The 21.8 mpg the onboard computer was calculating not only falls well short of the 29 city/30 highway promised by Honda, but isn’t really any better than the 21 city/ 30 highway of the standard V-6 sedan. So this, more or less, makes the hybrid system a super high-tech, $3,000 supercharger. You could blame the poor fuel economy on the cold Michigan winter weather with heaters and defrosters going almost constantly, but the cold weather and snow-covered roads also keep your foot out of the throttle.
The Accord hybrid’s biggest asset is that the car itself hasn’t been compromised much at all by the IMS system. Save for slightly-grabby brakes (due to the regenerative braking system) and an Auto Stop function that shuts off the engine while the vehicle is standing still, you’d think you were in a standard V-6 car.

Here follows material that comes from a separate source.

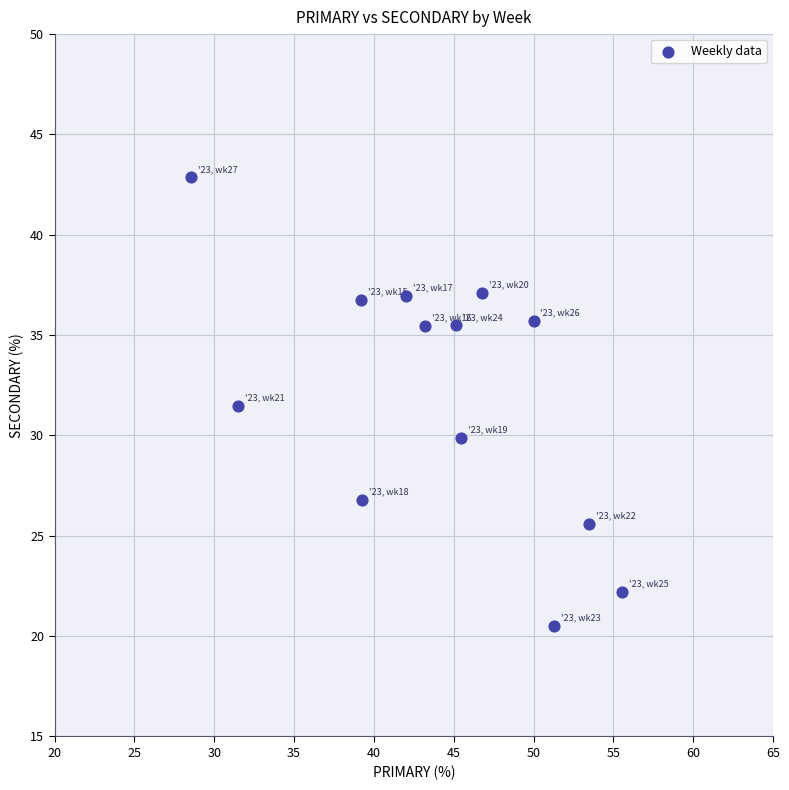

What Y value in the scatter plot is closest to 31?

31.5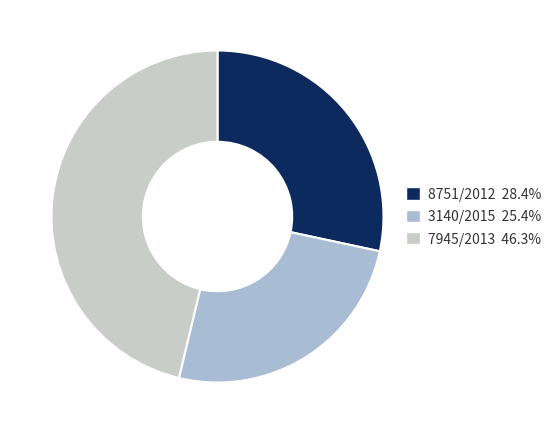

Does 7945/2013 account for over 50% of the chart?

No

The Auto Stop feature is one that will only work well if people change their driving habits. I, like many others, have a tendency to stop the vehicle at the traffic light (which activates Auto Stop) but then creep forward, especially if someone at the front of the line makes a right turn on red. Once you let your foot off the brake to restart the engine, (which jerks to life with a little more vibration than expected), it will not shut off when you come to rest again.
This creeping forward at the traffic light seems like a perfect function for electric-only operation, which the IMA system doesn’t have.